When you hear of AI and machine learning, it’s easy to think of technology companies leading the charge. Capital One is determined to change that.
“My first thought when Capital One approached me was ‘well it makes sense they use machine learning to predict lending decisions and other financial forecasting and that’ll be about it.’ So I wasn’t terribly enthusiastic,” said Nitzan Mekel, managing vice president of machine learning at Capital One.
“But what really turned me on to the opportunity, and what gets me excited everyday now, is the fact that we use AI and machine learning pretty much in every facet of our business.”
In a conversation with AI Podcast host Noah Kravitz, Mekel explained how the banking giant is integrating AI and machine learning into its customer-facing applications such as fraud-monitoring and detection, call center operations and customer experience.
“From a customer standpoint, we’re leveraging machine learning to help customers become more financially empowered,” Mekel said. “We want them to make predictions about upcoming bills, detect irregular expenses … and of course enhance their digital experience and their satisfaction with us as a consumer.”

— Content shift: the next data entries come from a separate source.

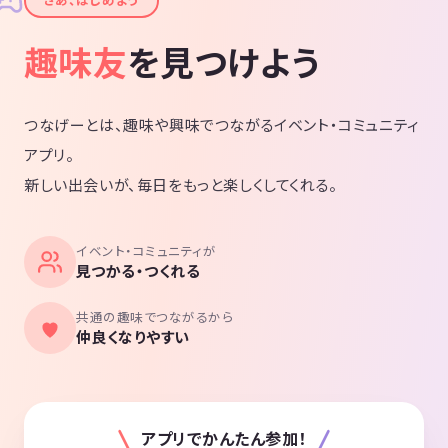
✦
趣味友
を見つけよう
つなげーとは、趣味や興味でつながるイベント・コミュニティ
アプリ。
新しい出会いが、毎日をもっと楽しくしてくれる。
イベント・コミュニティが
見つかる・つくれる
共通の趣味でつながるから
仲良くなりやすい
アプリでかんたん参加！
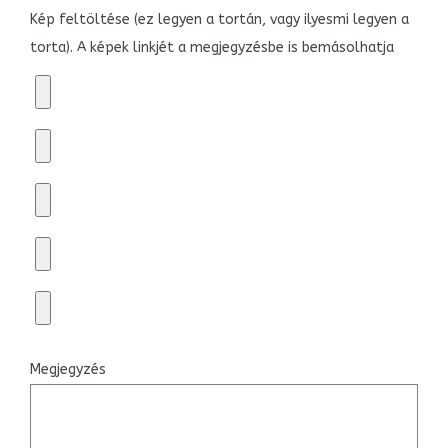
Kép feltöltése (ez legyen a tortán, vagy ilyesmi legyen a
torta). A képek linkjét a megjegyzésbe is bemásolhatja
Megjegyzés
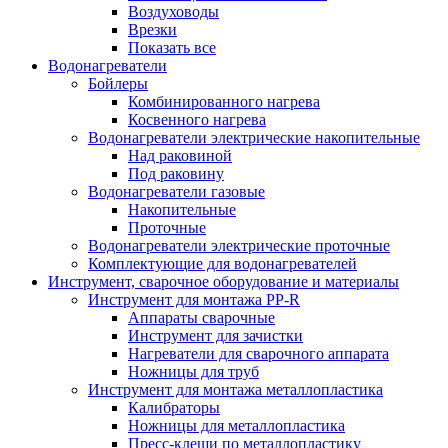
Воздуховоды
Врезки
Показать все
Водонагреватели
Бойлеры
Комбинированного нагрева
Косвенного нагрева
Водонагреватели электрические накопительные
Над раковиной
Под раковину
Водонагреватели газовые
Накопительные
Проточные
Водонагреватели электрические проточные
Комплектующие для водонагревателей
Инструмент, сварочное оборудование и материалы
Инструмент для монтажа PP-R
Аппараты сварочные
Инструмент для зачистки
Нагреватели для сварочного аппарата
Ножницы для труб
Инструмент для монтажа металлопластика
Калибраторы
Ножницы для металлопластика
Пресс-клещи по металлопластику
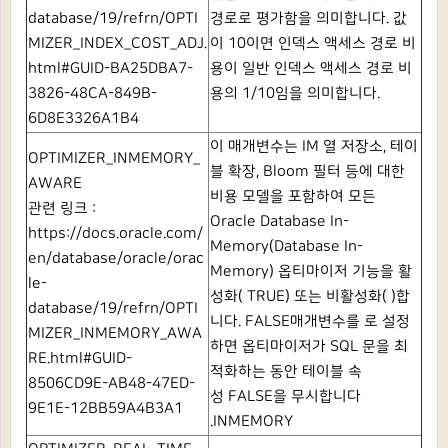
database/19/refrn/OPTI
경로로 평가함을 의미합니다.
값
MIZER_INDEX_COST_ADJ.
이
10이면 인덱스 액세스 경로 비
html#GUID-BA25DBA7-
용이 일반 인덱스 액세스 경로 비
3826-48CA-849B-
용의 1/10임을 의미합니다.
6D8E3326A1B4
이 매개변수는
IM 열 저장소, 테이
OPTIMIZER_INMEMORY_
블 확장, Bloom 필터 등에 대한
AWARE
비용 모델을 포함하여 모든
관련 링크 :
Oracle Database In-
https://docs.oracle.com/
Memory(Database In-
en/database/oracle/orac
Memory) 옵티마이저 기능을 활
le-
성화(
TRUE) 또는 비활성화( )합
database/19/refrn/OPTI
니다.
FALSE매개변수를 로 설정
MIZER_INMEMORY_AWA
하면 옵티마이저가
SQL 문을 최
RE.html#GUID-
적화하는 동안 테이블 속
8506CD9E-AB48-47ED-
성
FALSE을 무시합니다
9E1E-12BB59A4B3A1
.INMEMORY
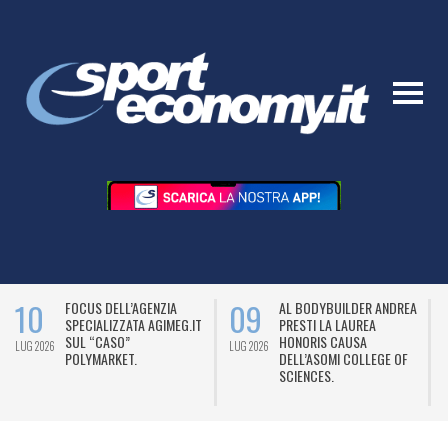
10
09
FOCUS DELL’AGENZIA
AL BODYBUILDER ANDREA
SPECIALIZZATA AGIMEG.IT
PRESTI LA LAUREA
SUL “CASO”
HONORIS CAUSA
LUG 2026
LUG 2026
L
POLYMARKET.
DELL’ASOMI COLLEGE OF
SCIENCES.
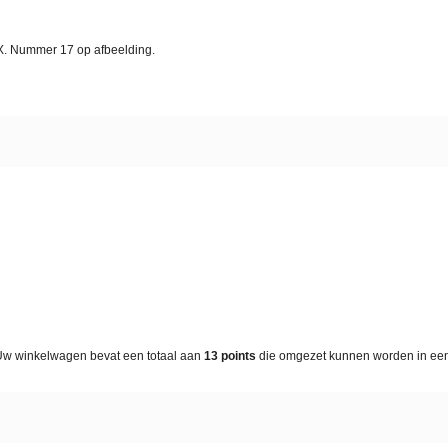
LX. Nummer 17 op afbeelding.
Uw winkelwagen bevat een totaal aan
13
points
die omgezet kunnen worden in e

One of the AI applications available now is Eno, an intelligent assistant that Capital One clients can use to track and manage their accounts.

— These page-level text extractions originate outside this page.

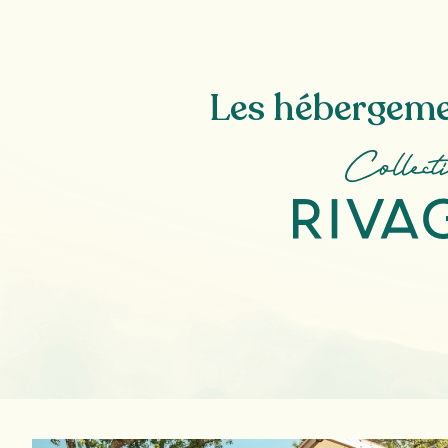
Les hébergeme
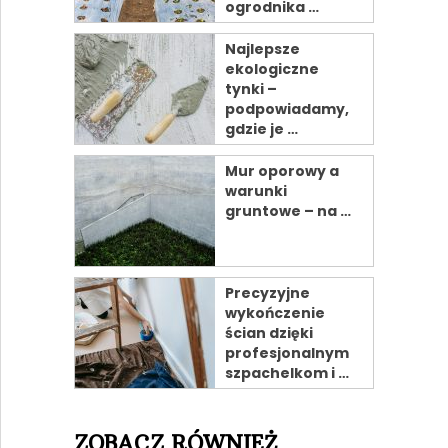
ogrodnika …
Najlepsze
ekologiczne
tynki –
podpowiadamy,
gdzie je …
Mur oporowy a
warunki
gruntowe – na …
Precyzyjne
wykończenie
ścian dzięki
profesjonalnym
szpachelkom i …
ZOBACZ RÓWNIEŻ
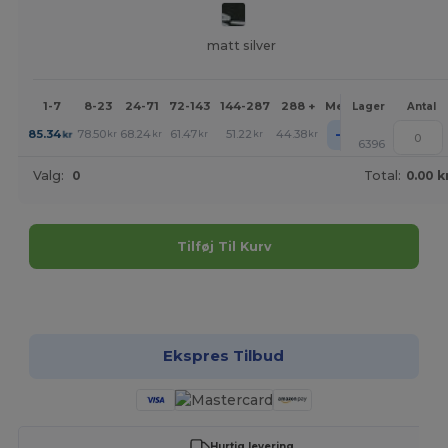
matt silver
1-7
8-23
24-71
72-143
144-287
288 +
Mere
Lager
Antal
+
85.34
78.50
68.24
61.47
51.22
44.38
kr
kr
kr
kr
kr
kr
6396
Valg:
0
Total:
0.00 k
Tilføj Til Kurv
Tilpas det!
Ekspres Tilbud
Hurtig levering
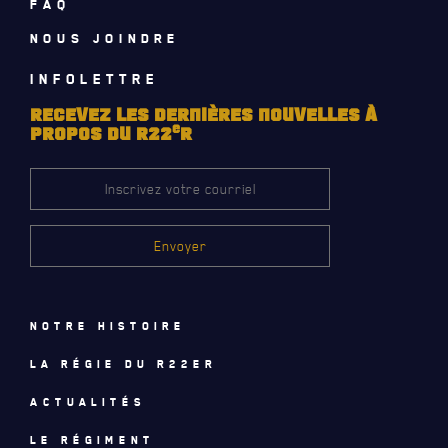
FAQ
LA RÉGIE
DU R22ER
NOUS JOINDRE
ACTIVITÉS RÉGIMENTAIRES
INFOLETTRE
RECEVEZ LES DERNIÈRES NOUVELLES À
OPÉRATION SOLIDARITÉ
e
PROPOS DU R22
R
BUREAU DE GESTION
MISSION SOCIALE
PARTENARIAT ET ASSOCIATIONS
MAGASIN RÉGIMENTAIRE
Notre histoire
PROGRAMMES DE LA RÉGIE
La régie du R22eR
REVUE LA CITADELLE
Actualités
REMISES AUX MEMBRES
Le régiment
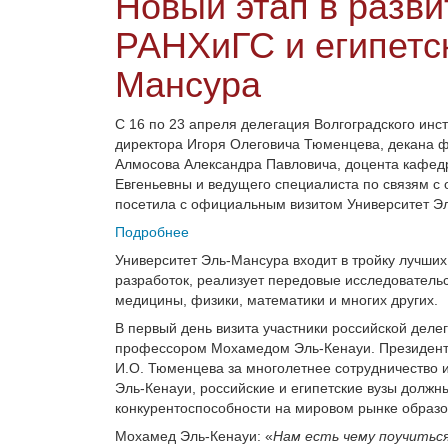
Новый этап в разв
РАНХиГС и египетск
Мансура
С 16 по 23 апреля делегация Волгоградского инс
директора Игоря Олеговича Тюменцева, декана ф
Алмосова Александра Павловича, доцента кафед
Евгеньевны и ведущего специалиста по связям 
посетила с официальным визитом Университет Эл
Подробнее
Университет Эль-Мансура входит в тройку лучших 
разработок, реализует передовые исследователь
медицины, физики, математики и многих других.
В первый день визита участники российской деле
профессором Мохамедом Эль-Кенауи. Президент
И.О.
Тюменцева за многолетнее сотрудничество 
Эль-Кенауи, российские и египетские вузы долж
конкурентоспособности на мировом рынке образо
Мохамед Эль-Кенауи: «
Нам есть чему поучиться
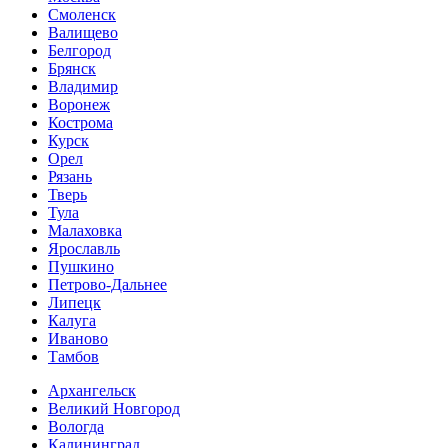
Смоленск
Валищево
Белгород
Брянск
Владимир
Воронеж
Кострома
Курск
Орел
Рязань
Тверь
Тула
Малаховка
Ярославль
Пушкино
Петрово-Дальнее
Липецк
Калуга
Иваново
Тамбов
Архангельск
Великий Новгород
Вологда
Калининград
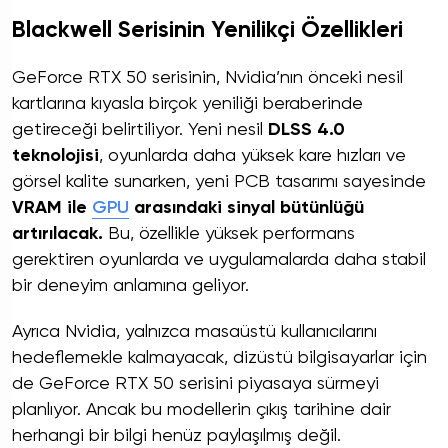
Blackwell Serisinin Yenilikçi Özellikleri
GeForce RTX 50 serisinin, Nvidia’nın önceki nesil
kartlarına kıyasla birçok yeniliği beraberinde
getireceği belirtiliyor. Yeni nesil
DLSS 4.0
teknolojisi
, oyunlarda daha yüksek kare hızları ve
görsel kalite sunarken, yeni PCB tasarımı sayesinde
VRAM ile
GPU
arasındaki sinyal bütünlüğü
artırılacak.
Bu, özellikle yüksek performans
gerektiren oyunlarda ve uygulamalarda daha stabil
bir deneyim anlamına geliyor.
Ayrıca Nvidia, yalnızca masaüstü kullanıcılarını
hedeflemekle kalmayacak, dizüstü bilgisayarlar için
de GeForce RTX 50 serisini piyasaya sürmeyi
planlıyor. Ancak bu modellerin çıkış tarihine dair
herhangi bir bilgi henüz paylaşılmış değil.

According to Mekel, the increasing demand to deliver real-time experiences is a main contributor to the growth in AI as “people are now pretty much accustomed to everything being in real time.”
Realizing this, Capital One has been focusing its AI efforts on real-time fraud prevention with tools such as interactive alerts, easy-to-report fraud transactions, and the ability to lock cards in real time.

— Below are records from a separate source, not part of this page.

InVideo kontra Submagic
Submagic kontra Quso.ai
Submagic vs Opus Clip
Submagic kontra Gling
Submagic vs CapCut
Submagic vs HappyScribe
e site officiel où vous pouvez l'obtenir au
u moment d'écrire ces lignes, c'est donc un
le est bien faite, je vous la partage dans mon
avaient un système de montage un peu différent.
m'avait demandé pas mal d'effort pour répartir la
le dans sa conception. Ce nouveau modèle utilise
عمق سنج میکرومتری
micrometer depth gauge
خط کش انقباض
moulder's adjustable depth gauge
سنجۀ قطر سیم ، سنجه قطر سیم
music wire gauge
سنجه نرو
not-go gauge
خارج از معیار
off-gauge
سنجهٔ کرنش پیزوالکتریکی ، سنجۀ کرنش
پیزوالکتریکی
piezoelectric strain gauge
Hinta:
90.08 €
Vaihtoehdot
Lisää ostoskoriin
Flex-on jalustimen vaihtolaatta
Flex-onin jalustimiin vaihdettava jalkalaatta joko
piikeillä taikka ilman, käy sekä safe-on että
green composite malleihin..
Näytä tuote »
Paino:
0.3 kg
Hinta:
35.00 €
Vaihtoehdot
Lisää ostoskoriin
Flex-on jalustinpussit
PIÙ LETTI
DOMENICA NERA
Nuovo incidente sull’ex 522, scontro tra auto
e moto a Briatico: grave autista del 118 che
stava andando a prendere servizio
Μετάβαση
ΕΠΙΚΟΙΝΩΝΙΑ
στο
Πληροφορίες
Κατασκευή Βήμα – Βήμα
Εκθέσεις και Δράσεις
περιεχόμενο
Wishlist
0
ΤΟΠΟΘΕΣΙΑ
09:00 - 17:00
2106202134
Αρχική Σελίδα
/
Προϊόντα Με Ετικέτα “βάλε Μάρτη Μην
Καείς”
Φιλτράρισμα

With machine learning in the picture, Mekel is positive that customers will receive better service from the finance industry than before.
“The whole relationship between a customer and a bank changes because now we can be a real advocate for them in the most direct possible way, while before there was just this big gap and a customer was, for lack of a better word, sort of a number,” Mekel said. “Now we can understand their context.”